It is a bit of a large jump from V7 to 4BSD, having at least Unix 32v and 3BSD in the meantime. But this is, to some extent, a personal journey and 4.3BSD was the next release that I used.

In 4BSD, we find that a lot has happened with process groups. In 4.3BSD, the set of processes with the same UID has become a group, in that a signal can be sent to all processes in that set (see kill() in kern_sig.c). Sending a signal to a PID of -1 will deliver it to all processes with the same UID as the sending process (though, if sent from a privileged process, the signal will be sent to every process regardless of UID). More significant is that by 4.4BSD there was now a limited hierarchical structure to process groups.

One of the many innovations in the Berkeley versions of Unix was "job control". A "job" here refers to one or more processes working together on a particular task. Unix already had the ability to put some jobs in the "background", but it was implemented in a fairly ad hoc manner. Such processes would be told to ignore any signals from the user (SIGINT and SIGQUIT would both be set to SIG_IGN before starting the process) and the shell would simply not wait for those processes to finish. This mostly worked well, but once a job was in the background, it had to stay there. Also, if such a process wrote to the terminal, its output could get mingled with output from foreground processes, resulting in a mess.

• Data
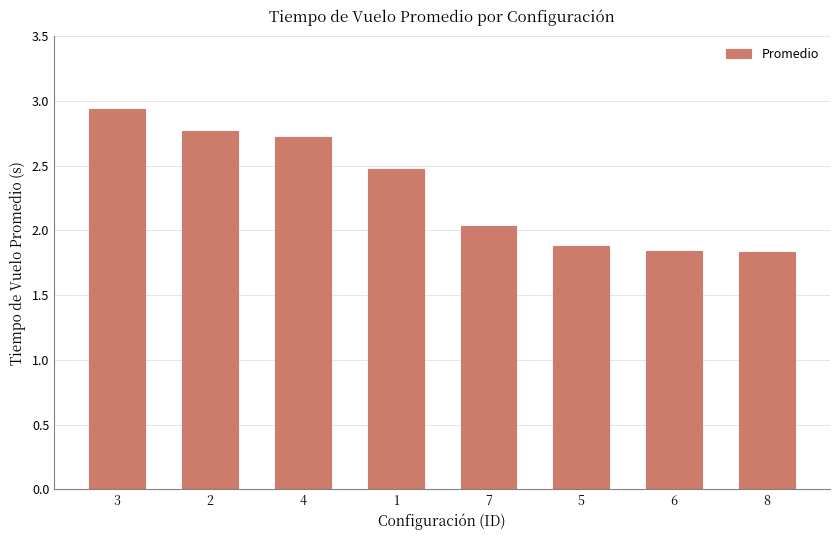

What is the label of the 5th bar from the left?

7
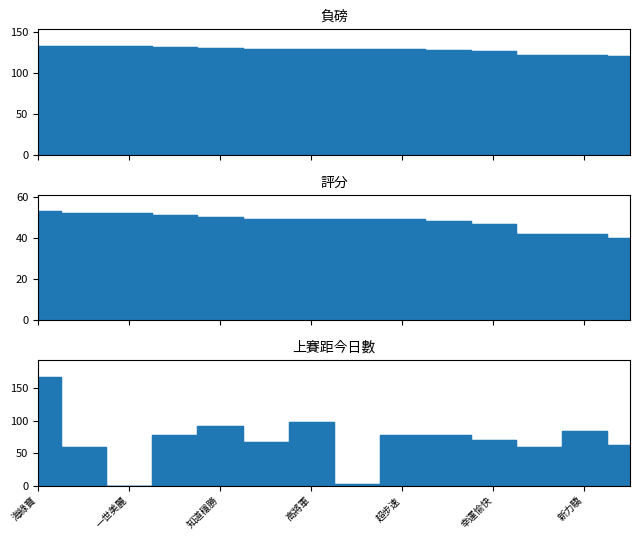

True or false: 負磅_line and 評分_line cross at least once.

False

• Tasks and exercises
1. Which Unix versions or releases does the text on Unix process groups and job control name? List each one in the order it first appears.
2. Write out the Unix process-group text word for word from "It is a bit" to "to process groups.".
3. Extend the text on Unix process groups and job control, beginning after its last sentence.

• Answers to the problems
1. V7, 4BSD, Unix 32v, 3BSD, 4.3BSD, 4.4BSD

2.
It is a bit of a large jump from V7 to 4BSD, having at least Unix 32v and 3BSD in the meantime. But this is, to some extent, a personal journey and 4.3BSD was the next release that I used.

In 4BSD, we find that a lot has happened with process groups. In 4.3BSD, the set of processes with the same UID has become a group, in that a signal can be sent to all processes in that set (see kill() in kern_sig.c). Sending a signal to a PID of -1 will deliver it to all processes with the same UID as the sending process (though, if sent from a privileged process, the signal will be sent to every process regardless of UID). More significant is that by 4.4BSD there was now a limited hierarchical structure to process groups.

3.
With BSD "job control", each job is placed into its own process group and the shell can tell the terminal to change its idea of which is the current foreground job (and so would receive signals and input and could generate output), and which jobs are in the background so they should be isolated.

The pre-existing concept that process groups were essentially per-login was still important, if only to provide a degree of compatibility with "System V" Unix, a separate path of development from AT&T. In 4.4BSD, these per-login process groups were re-introduced as "sessions". Each process (proc.h) was (potentially) a member of a process group. Each process group was a member of a session. Each terminal (tty.h) had a foreground process group, t_pgrp, and a controlling session, t_session.

Sessions were, and are, much like the V7 Unix process groups, though there are differences. One is that it is not possible to send a signal to all processes in a given session: that functionality only works for process groups, which are now per-job. Another is that a process can leave its session and create a new one by simply calling the setsid() system call.

Either of these are sufficient to frustrate the task of killing all processes at logout — as local policy required in student labs a long time ago in a career far away. A frustration which was, at the time, unfixable due to a dependence on closed-source kernels.

On a modern, windowed desktop, these sessions and process groups are still present, but don't mean quite what they once meant. It is fairly easy to see how session IDs and process-group IDs are assigned by displaying the sess and pgrp fields with ps, as follows:

    ps -axgo comm,sess,pgrp

There is no longer a well defined process grouping for a login session. Instead, each terminal window gets its own session, as do various other applications if they were written to request one. Each job started from the shell prompt still gets its own process group, but there is much less need to start and stop these jobs — rather than suspending the currently running job in one terminal window, it is just as easy to pop up another window and run some new command there.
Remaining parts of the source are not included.